◆ **The records**

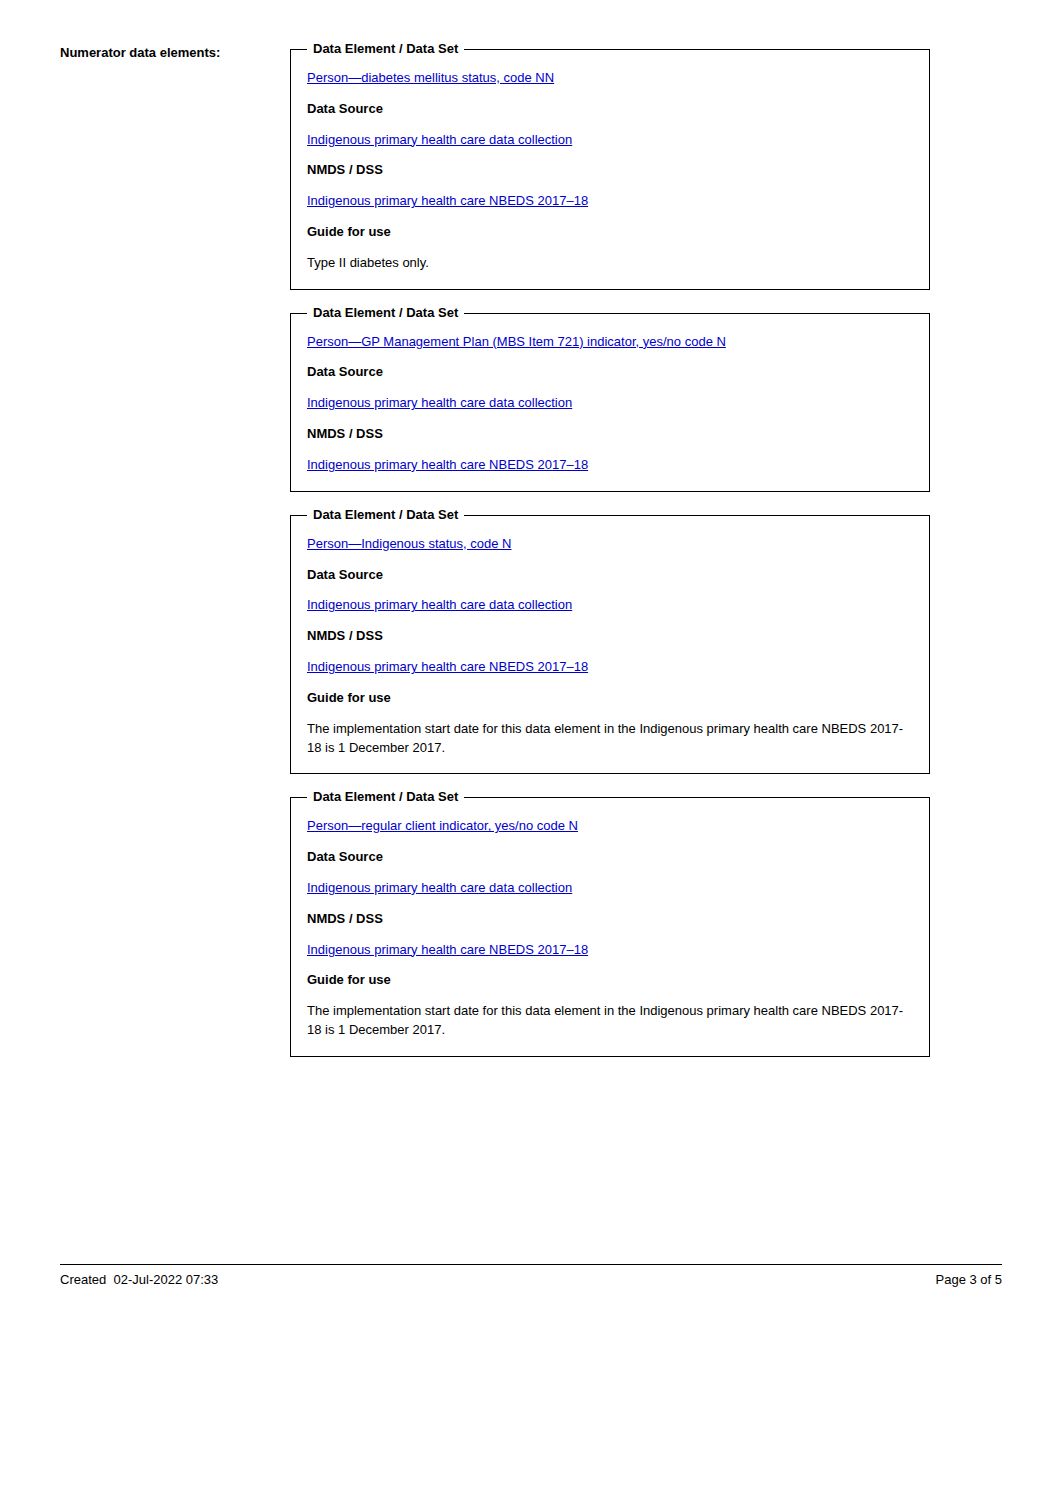Numerator data elements:
Data Element / Data Set
Person—diabetes mellitus status, code NN
Data Source
Indigenous primary health care data collection
NMDS / DSS
Indigenous primary health care NBEDS 2017–18
Guide for use
Type II diabetes only.
Data Element / Data Set
Person—GP Management Plan (MBS Item 721) indicator, yes/no code N
Data Source
Indigenous primary health care data collection
NMDS / DSS
Indigenous primary health care NBEDS 2017–18
Data Element / Data Set
Person—Indigenous status, code N
Data Source
Indigenous primary health care data collection
NMDS / DSS
Indigenous primary health care NBEDS 2017–18
Guide for use
The implementation start date for this data element in the Indigenous primary health care NBEDS 2017-18 is 1 December 2017.
Data Element / Data Set
Person—regular client indicator, yes/no code N
Data Source
Indigenous primary health care data collection
NMDS / DSS
Indigenous primary health care NBEDS 2017–18
Guide for use
The implementation start date for this data element in the Indigenous primary health care NBEDS 2017-18 is 1 December 2017.
Created 02-Jul-2022 07:33
Page 3 of 5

◆ **Your assignment**
Every line from the one that contains "Person—regular client indicator, yes/no" down to and including the last line of the records above must be set down exactly, with nothing else.

◆ **Answer for this exercise**
Person—regular client indicator, yes/no code N
Data Source
Indigenous primary health care data collection
NMDS / DSS
Indigenous primary health care NBEDS 2017–18
Guide for use
The implementation start date for this data element in the Indigenous primary health care NBEDS 2017-18 is 1 December 2017.
Created 02-Jul-2022 07:33
Page 3 of 5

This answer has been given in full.